#### STUDY MATERIAL ####
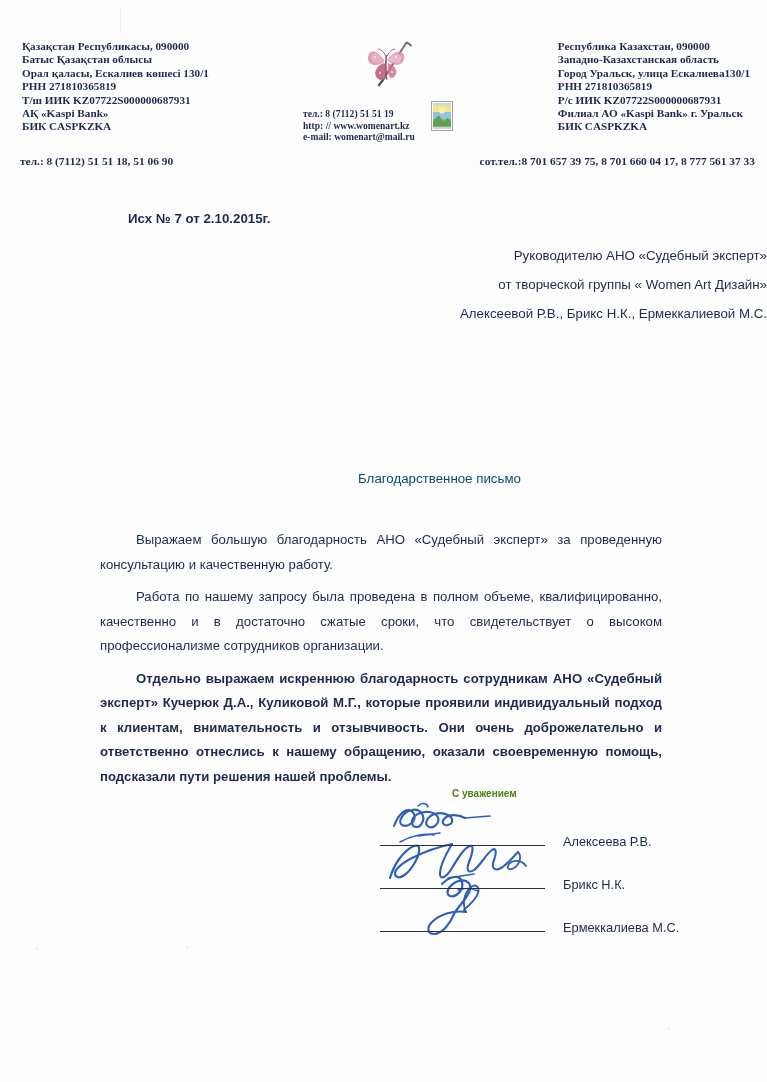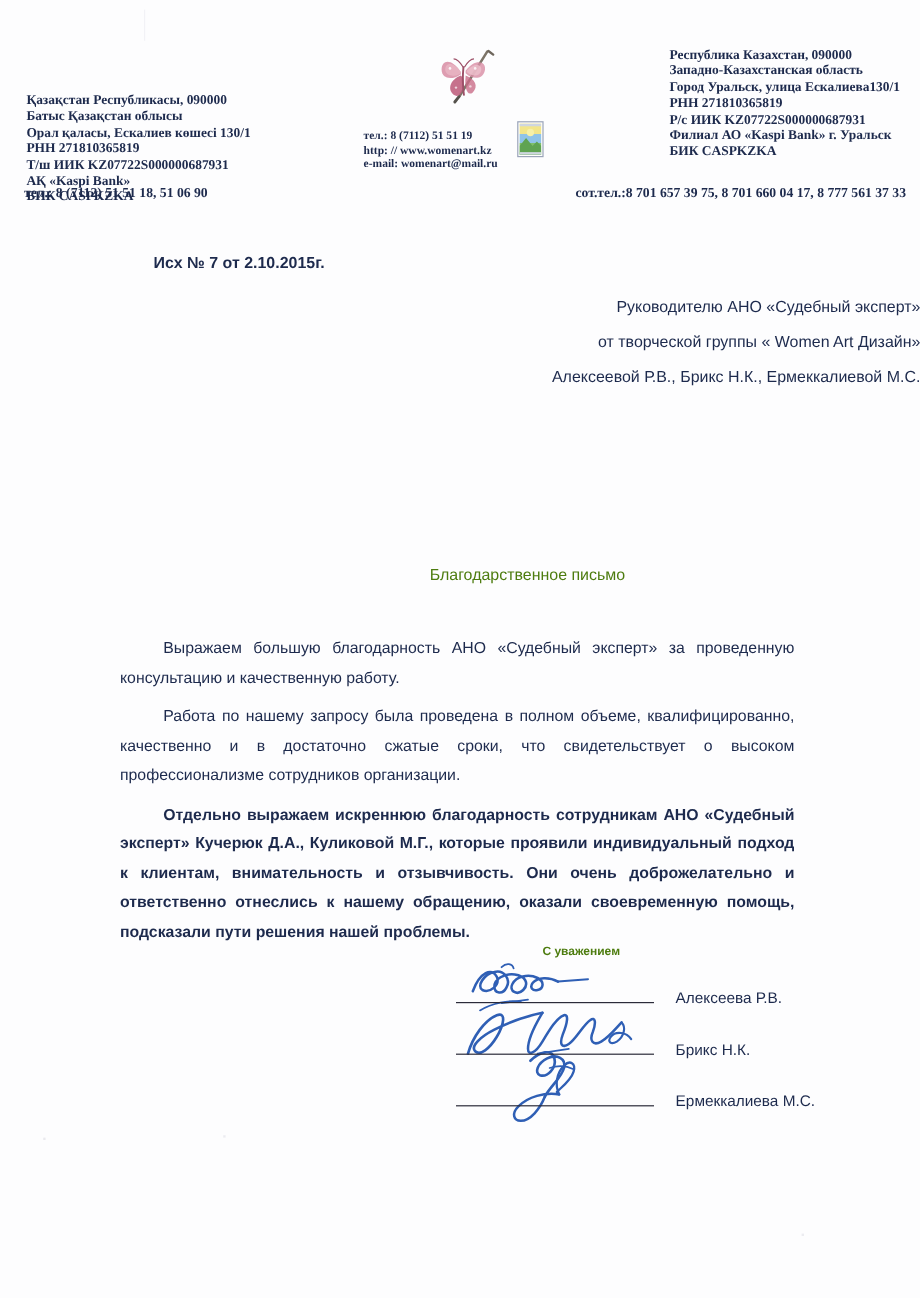--- a/index.html
+++ b/index.html
@@ -35,7 +35,7 @@
     color: #1d2a4d;
     white-space: nowrap;
   }
-  .lh-left  { left: 22px;  top: 0; text-align: left; margin-top: 38px; }
+  .lh-left  { left: 22px;  top: 0; text-align: left; }
   .lh-right { right: 17px; top: 0; }
 
   .lh-phone {

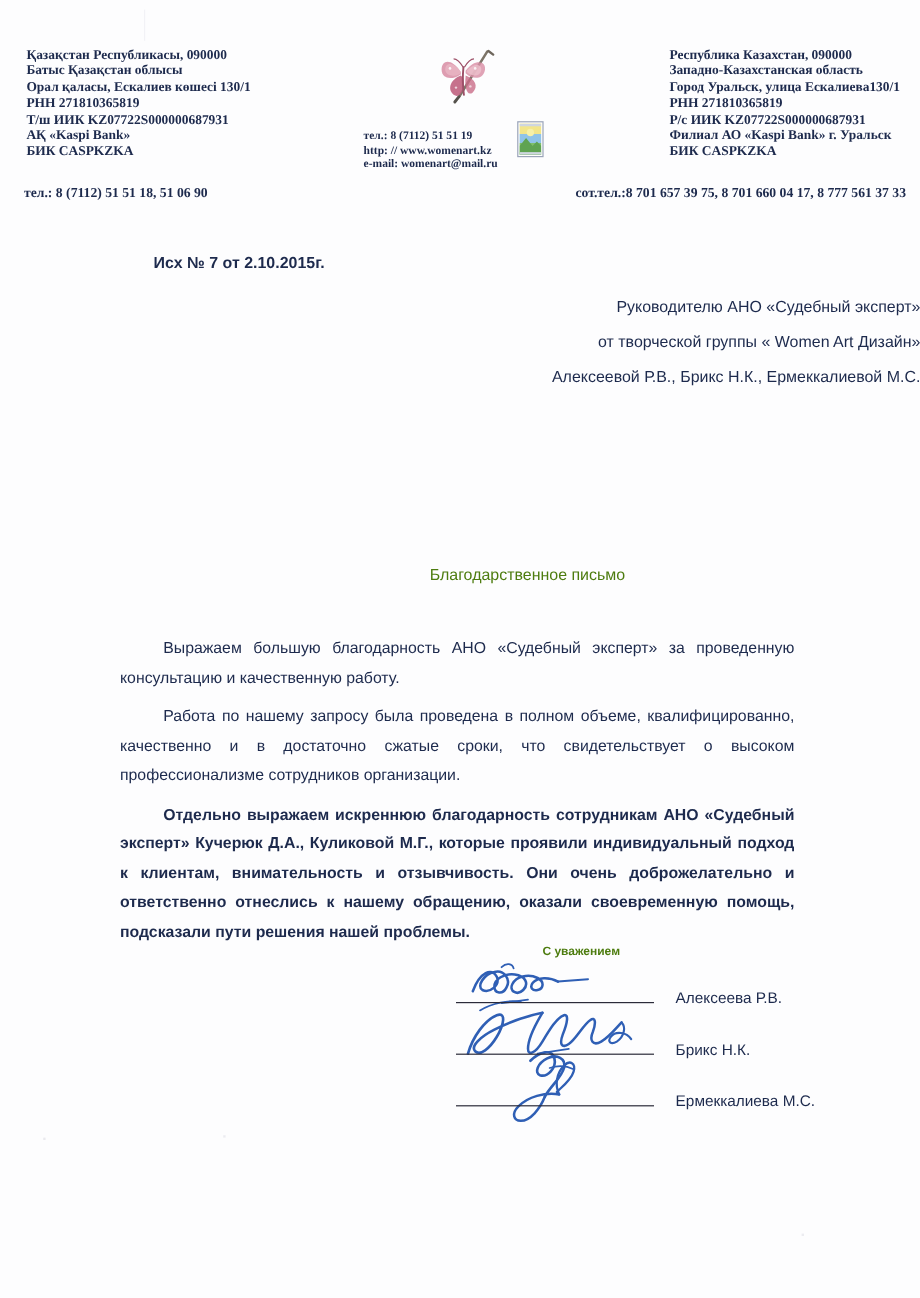--- a/index.html
+++ b/index.html
@@ -152,7 +152,7 @@
     box-sizing: border-box;
     text-align: center;
     font-size: 13.3px;
-    color: #4d7c0f;
+    color: #0c4a6e;
   }
 
   

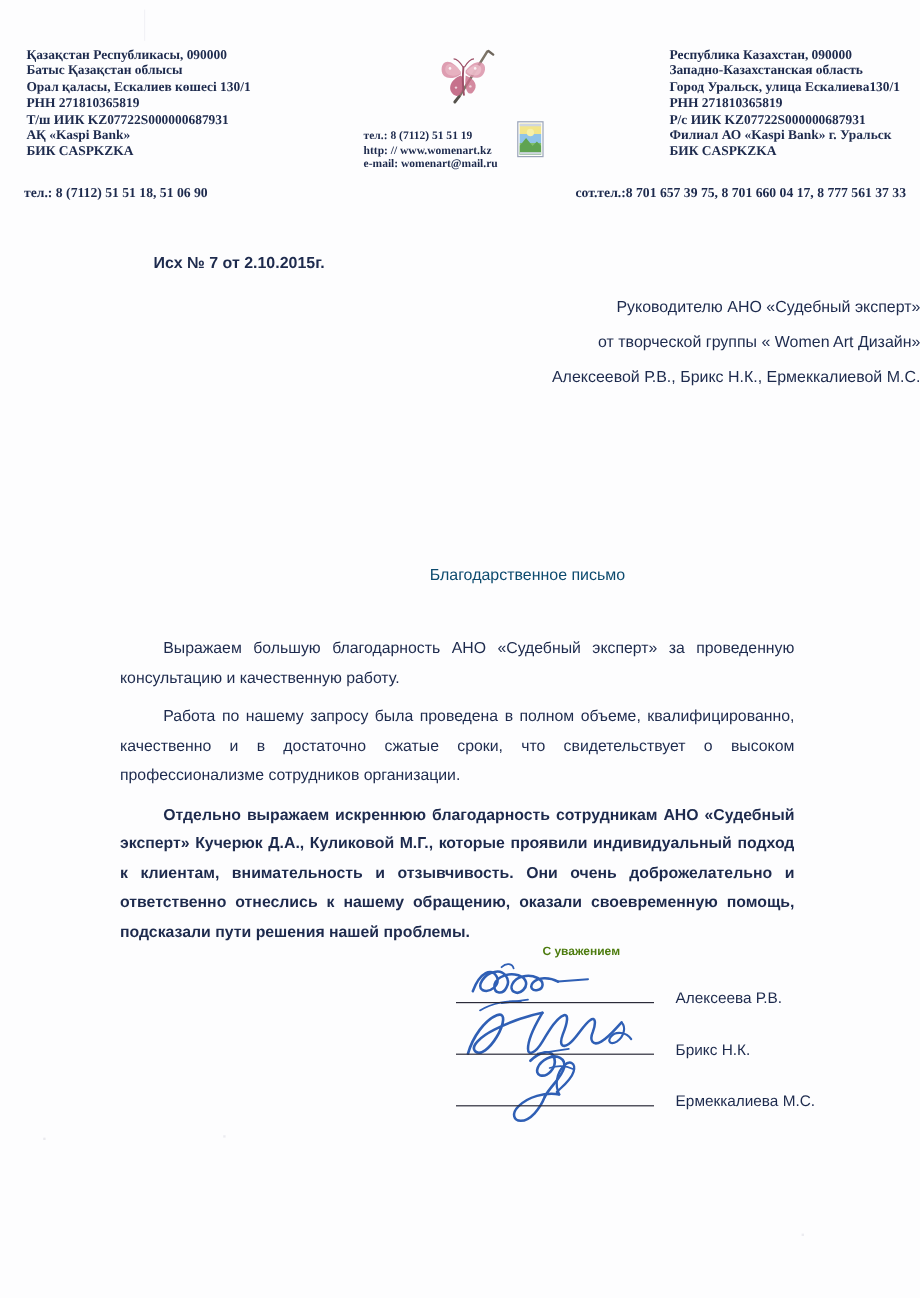--- a/index.html
+++ b/index.html
@@ -343,7 +343,7 @@
       </svg>
     </div>
 
-    <div class="sign-row" style="margin-top:18px;">
+    <div class="sign-row" style="margin-top:28px;">
       <span class="sign-rule"></span>
       <span class="sign-name">Алексеева Р.В.</span>
     </div>

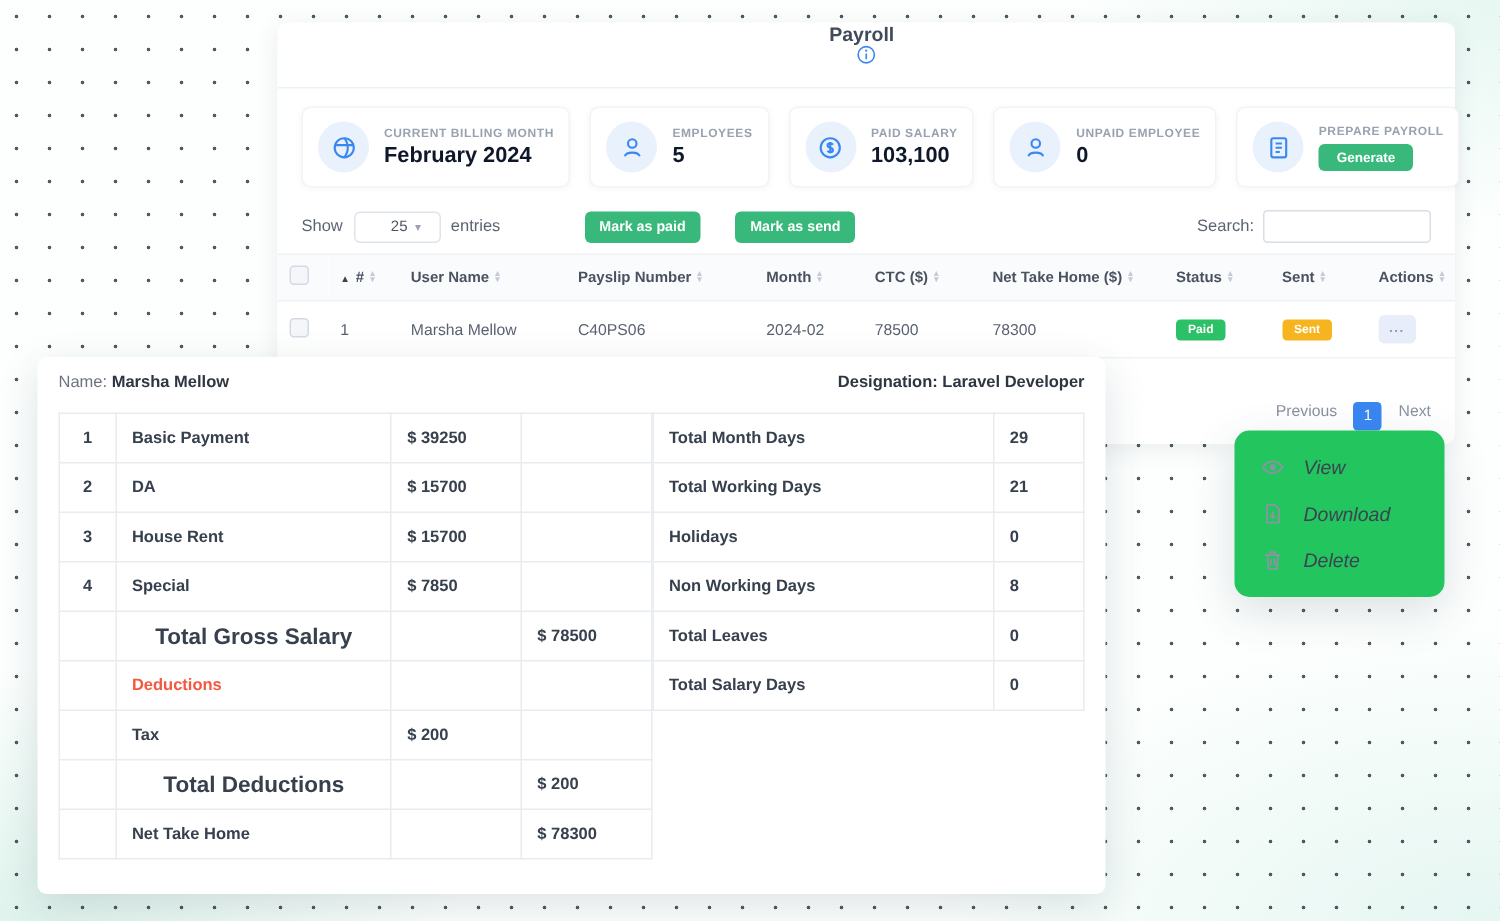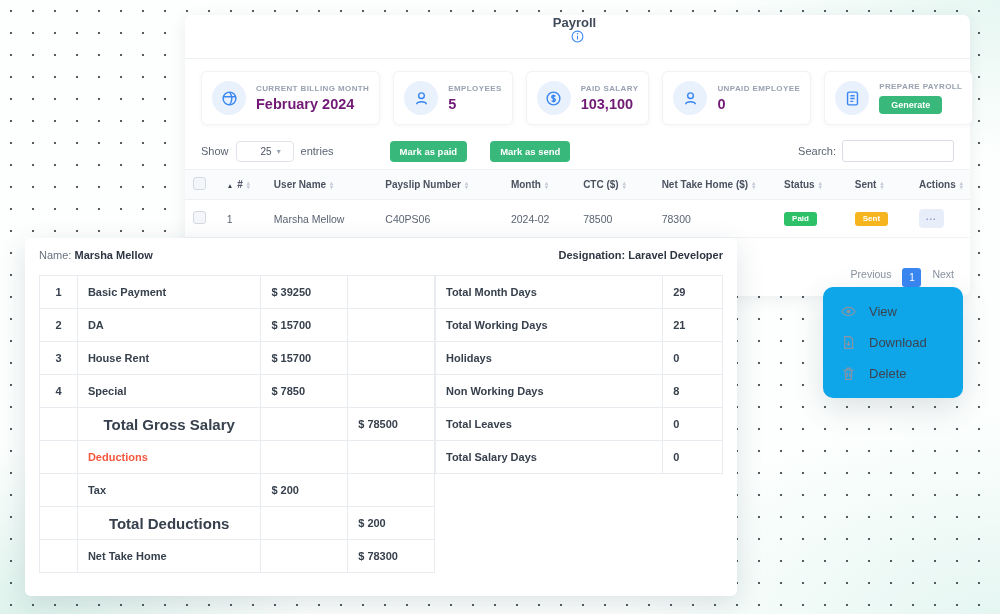--- a/index.html
+++ b/index.html
@@ -50,7 +50,7 @@
     background:#e9f1fd; color:#3a87f2; display:flex; align-items:center; justify-content:center;
   }
   .card-label { font-size:8px; font-weight:bold; letter-spacing:.4px; color:#99a2b1; margin-bottom:3px; white-space:nowrap; }
-  .card-value { font-size:14.5px; font-weight:bold; color:#701a75; }
+  .card-value { font-size:14.5px; font-weight:bold; color:#0f172a; }
   .btn-green {
     display:inline-block; background:#38b87a; color:#fff; border:none; cursor:pointer;
     font-family:inherit; font-size:9px; font-weight:bold; padding:4px 12px; border-radius:4px;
####
PROBLEM STATEMENT — The answer must be the line containing "font-size:14.5px; font-weight:bold; color:#0f172a;" and every line after it through the last line of the records above, repeated exactly.

ANSWER AREA —
+  .card-value { font-size:14.5px; font-weight:bold; color:#0f172a; }
   .btn-green {
     display:inline-block; background:#38b87a; color:#fff; border:none; cursor:pointer;
     font-family:inherit; font-size:9px; font-weight:bold; padding:4px 12px; border-radius:4px;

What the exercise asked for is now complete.